DOCUMENT SECTION =
◆ ◆ ◆

Brushing technique

Good oral hygiene coupled with a balanced diet low in processed sugars and acids is the simplest way to keep the dentist at bay!

The ideal manual brushing technique should focus on brushing along the gum line. This is the point where your teeth meet the gums, and is the breeding ground for tartar and bacteria.

Key areas that many people miss are the inner surfaces of the front teeth. These can be brushed with the tip of the toothbrush. Make sure you brush the chewing surfaces of your molars to clear out any impacted food. An optional brush along your tongue surface can help remove bacteria that cause bad breath.

There is no better way to prevent bad teeth than brushing teeth. It is such a basic oral hygiene procedure that everyone knows about it. The problem is when people become lazy or use improper teeth brushing techniques. The question of how to brush your teeth is an important one to answer if you don't know. Everything from bad breath to stained teeth can be prevented if you take the time to do it right.

In general, a toothbrush head should be small (1" by 1/2") for easy access to all areas of the mouth, teeth and gums. Be sure to change your toothbrush, or toothbrush head (if you're using an electric toothbrush) before the bristles become splayed and frayed. Not only are old toothbrushes ineffective, but they may harbor harmful bacteria that can cause infection such as gingivitis and periodontitis. Toothbrushes should be changed every three to four months. 

  1. On outer and inner surfaces, brush at a 45-degree angle in short,half-tooth-wide strokes against the gum line
  2. On chewing surfaces, hold the brush flat and brush back and forth.

◆ ◆ ◆

SUPPLIED ENTRIES =
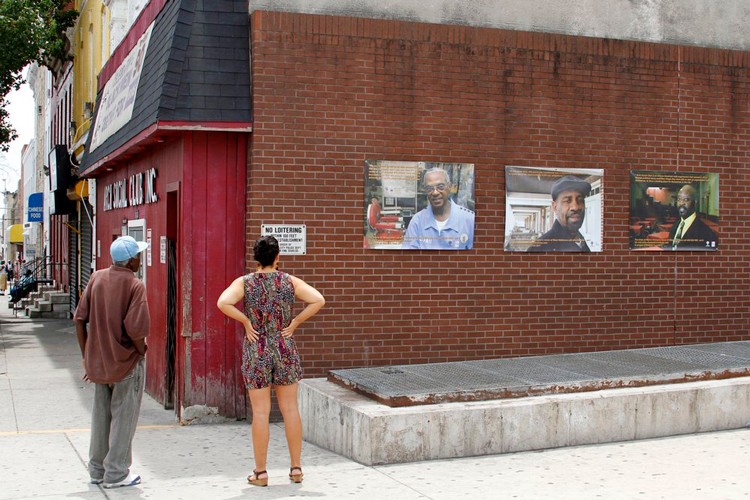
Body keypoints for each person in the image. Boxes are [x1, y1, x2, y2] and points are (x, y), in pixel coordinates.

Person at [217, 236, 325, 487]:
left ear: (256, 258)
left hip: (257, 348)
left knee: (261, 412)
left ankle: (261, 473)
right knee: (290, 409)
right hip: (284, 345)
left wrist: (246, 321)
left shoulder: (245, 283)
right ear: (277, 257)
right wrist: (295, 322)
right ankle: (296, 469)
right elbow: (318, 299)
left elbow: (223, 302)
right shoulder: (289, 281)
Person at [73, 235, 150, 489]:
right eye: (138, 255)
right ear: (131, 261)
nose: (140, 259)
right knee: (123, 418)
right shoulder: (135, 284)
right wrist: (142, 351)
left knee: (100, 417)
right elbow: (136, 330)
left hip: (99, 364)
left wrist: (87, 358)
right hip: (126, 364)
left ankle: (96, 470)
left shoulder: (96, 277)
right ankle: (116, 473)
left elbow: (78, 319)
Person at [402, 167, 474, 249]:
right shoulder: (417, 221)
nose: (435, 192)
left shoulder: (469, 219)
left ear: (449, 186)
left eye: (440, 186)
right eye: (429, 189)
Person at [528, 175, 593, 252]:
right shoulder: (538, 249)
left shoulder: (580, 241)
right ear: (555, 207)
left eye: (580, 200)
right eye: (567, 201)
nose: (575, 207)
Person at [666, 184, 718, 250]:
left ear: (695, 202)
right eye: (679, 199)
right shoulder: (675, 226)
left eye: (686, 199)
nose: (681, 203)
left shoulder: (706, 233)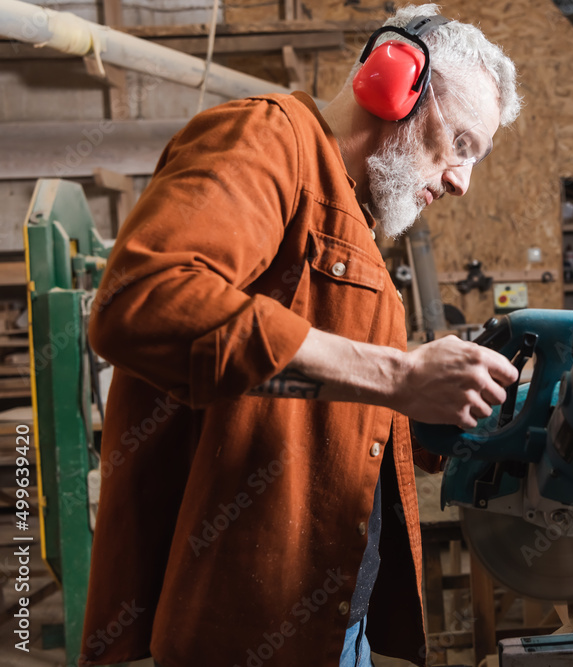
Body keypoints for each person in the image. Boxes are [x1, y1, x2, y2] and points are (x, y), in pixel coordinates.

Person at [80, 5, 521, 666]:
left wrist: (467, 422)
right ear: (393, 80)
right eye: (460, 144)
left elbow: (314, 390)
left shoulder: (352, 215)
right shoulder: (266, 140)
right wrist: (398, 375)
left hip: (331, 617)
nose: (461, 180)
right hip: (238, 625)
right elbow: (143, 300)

◆ ◆ ◆

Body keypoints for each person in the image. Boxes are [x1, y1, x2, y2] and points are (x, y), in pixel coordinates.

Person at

◆ ◆ ◆

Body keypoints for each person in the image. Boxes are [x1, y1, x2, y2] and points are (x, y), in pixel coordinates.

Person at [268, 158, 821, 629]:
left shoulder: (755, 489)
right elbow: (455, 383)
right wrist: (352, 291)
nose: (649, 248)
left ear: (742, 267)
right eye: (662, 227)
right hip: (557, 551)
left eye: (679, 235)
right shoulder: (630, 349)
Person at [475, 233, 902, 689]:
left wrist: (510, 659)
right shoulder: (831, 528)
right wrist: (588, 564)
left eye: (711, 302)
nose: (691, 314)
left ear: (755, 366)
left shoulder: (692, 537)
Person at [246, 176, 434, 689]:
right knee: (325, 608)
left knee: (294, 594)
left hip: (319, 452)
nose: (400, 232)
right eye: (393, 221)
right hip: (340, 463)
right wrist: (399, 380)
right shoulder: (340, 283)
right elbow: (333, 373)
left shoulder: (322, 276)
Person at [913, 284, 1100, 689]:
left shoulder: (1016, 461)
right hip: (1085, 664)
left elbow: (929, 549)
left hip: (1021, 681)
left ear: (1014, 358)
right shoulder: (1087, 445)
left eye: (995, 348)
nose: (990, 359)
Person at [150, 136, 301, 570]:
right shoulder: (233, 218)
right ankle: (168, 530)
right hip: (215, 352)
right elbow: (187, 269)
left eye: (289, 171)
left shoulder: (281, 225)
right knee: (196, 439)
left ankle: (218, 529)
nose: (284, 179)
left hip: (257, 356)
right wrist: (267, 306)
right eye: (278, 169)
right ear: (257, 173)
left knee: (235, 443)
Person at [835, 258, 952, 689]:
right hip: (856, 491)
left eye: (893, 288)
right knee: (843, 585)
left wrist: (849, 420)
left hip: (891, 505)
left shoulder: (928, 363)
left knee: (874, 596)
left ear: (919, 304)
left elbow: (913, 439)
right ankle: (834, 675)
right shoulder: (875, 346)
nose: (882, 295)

◆ ◆ ◆

Print the brushing technique text from above in full, word for word.

WRITTEN REPLY =
Brushing technique

Good oral hygiene coupled with a balanced diet low in processed sugars and acids is the simplest way to keep the dentist at bay!

The ideal manual brushing technique should focus on brushing along the gum line. This is the point where your teeth meet the gums, and is the breeding ground for tartar and bacteria.

Key areas that many people miss are the inner surfaces of the front teeth. These can be brushed with the tip of the toothbrush. Make sure you brush the chewing surfaces of your molars to clear out any impacted food. An optional brush along your tongue surface can help remove bacteria that cause bad breath.

There is no better way to prevent bad teeth than brushing teeth. It is such a basic oral hygiene procedure that everyone knows about it. The problem is when people become lazy or use improper teeth brushing techniques. The question of how to brush your teeth is an important one to answer if you don't know. Everything from bad breath to stained teeth can be prevented if you take the time to do it right.

In general, a toothbrush head should be small (1" by 1/2") for easy access to all areas of the mouth, teeth and gums. Be sure to change your toothbrush, or toothbrush head (if you're using an electric toothbrush) before the bristles become splayed and frayed. Not only are old toothbrushes ineffective, but they may harbor harmful bacteria that can cause infection such as gingivitis and periodontitis. Toothbrushes should be changed every three to four months. 

  1. On outer and inner surfaces, brush at a 45-degree angle in short,half-tooth-wide strokes against the gum line
  2. On chewing surfaces, hold the brush flat and brush back and forth.